As illustrated in FIG. 5, a protection circuit 13A of the inductive load driving circuit 10 of the second embodiment includes a field effect transistor (an N-channel MOSFET) Q2, a diode (a freewheeling diode) D2, and a resistor R3. That is, in the protection circuit 13A of the second embodiment, the NPN bipolar transistor Q1 of the protection circuit 13 of the first embodiment is replaced with the N-channel MOSFET (an illustration of the current breaker) Q2.

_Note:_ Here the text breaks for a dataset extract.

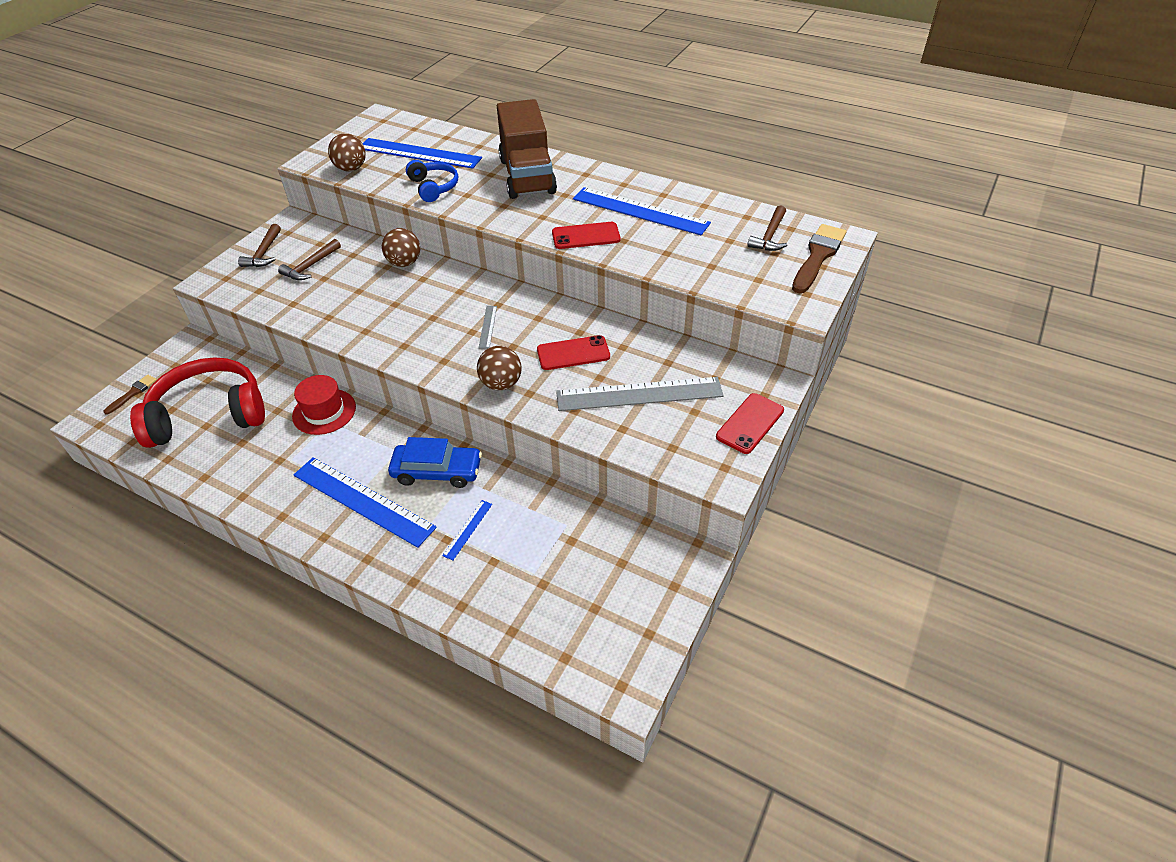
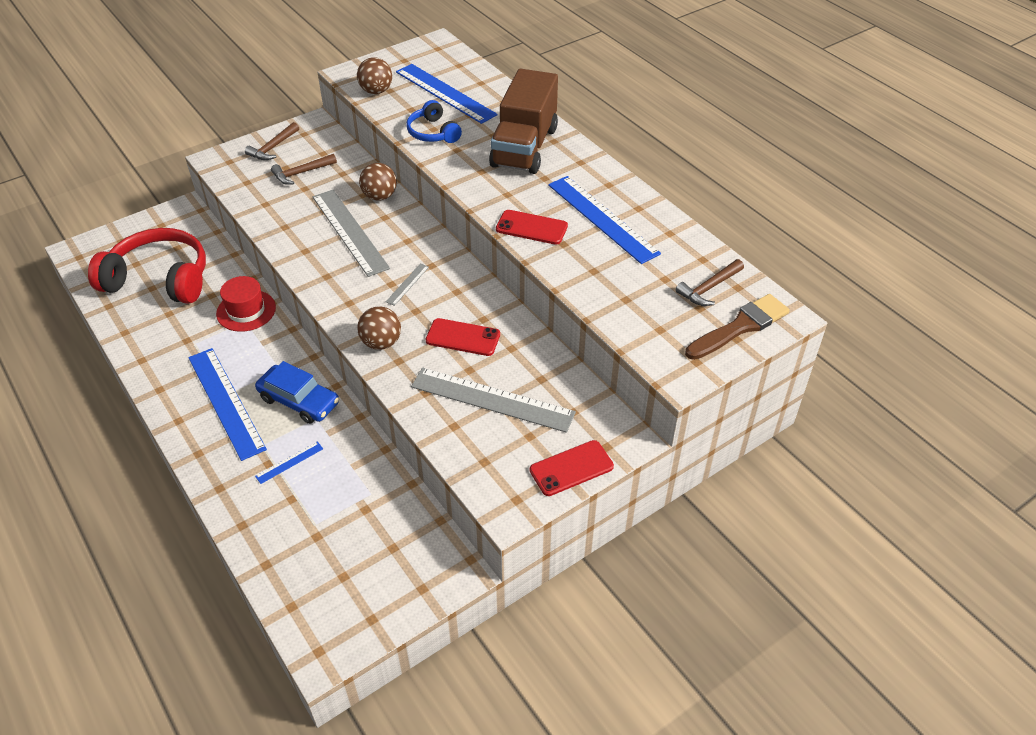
camera: 25 degrees right, 0 degrees up
brown brush [104,374,157,415] -> none
blue headphones [406,160,458,202] -> blue headphones turned 150 degrees clockwise [407,100,462,143]
none -> grey ruler [312,190,390,277]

The source of the field effect transistor Q2 is connected to the switching circuit 12 or, specifically, to the source S of the FET element 12. The drain of the field effect transistor Q2 is connected to the cathode of the diode D2. The gate of the field effect transistor Q2 is connected to the high-voltage side of the battery Ba (in the normal connection of the battery Ba) via the resistor R3. Furthermore, the anode of the diode D2 is, in the normal connection of the battery Ba, connected to the low-voltage side of the battery, i.e. is grounded.
With this configuration, the field effect transistor Q2 is, in the normal connection of the battery Ba, turned on by the battery voltage Vb applied via the resistor R3 only at the switching of the current-carrying from on to off by the switching circuit 12. Moreover, the field effect transistor Q2 is turned off in the reverse connection of the battery Ba.

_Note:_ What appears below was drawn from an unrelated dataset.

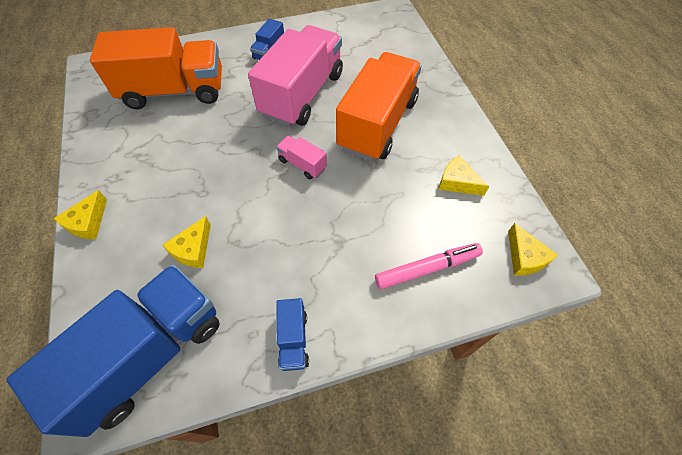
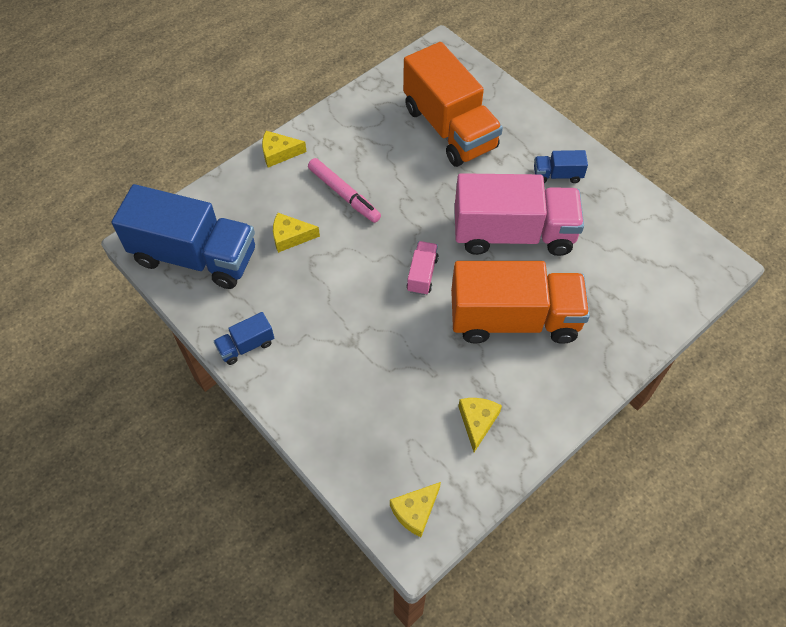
camera: 65 degrees right, 0 degrees up
pink marker [375,243,483,290] -> pink marker moved to [308,158,381,223]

Because of this, in the protection circuit 13A, in the normal connection of the battery Ba, the freewheeling diode D2 prevents the load current from flowing into the protection circuit 13A. Moreover, at the switching of the current-carrying to the inductive load M from on to off by the switching circuit 12 in the normal connection of the battery Ba, a drain-source path of the transistor Q2 conducts. This can allow the surge current (the protection circuit current) Ib due to the counter electromotive voltage of the inductive load M to flow back through the transistor Q2.
That is, similar to the first embodiment, in the normal connection of the battery Ba, as illustrated in the time chart of FIG. 2, upon turning on of the FET 12 at the time point t1, the voltage V1 at a node between the FET 12 and the protection circuit 13A increases substantially up to the battery voltage Vb, and the load current Ia is supplied to the inductive load M. Then, upon turning off of the FET 12 at the time point t2 in FIG. 2, the load current Ia decreases and, accompanying this, the counter electromotive voltage (the negative surge) is generated in the inductive load M, while the potential of the node voltage V1 becomes negative. The counter electromotive voltage is clamped by the forward voltage drop VF of the freewheeling diode D2 and the ON-state voltage of the transistor Q2, and this clamped voltage causes the surge current Ib to momentarily flow through the transistor Q2 of the protection circuit 13A. Thus, the counter electromotive voltage is absorbed.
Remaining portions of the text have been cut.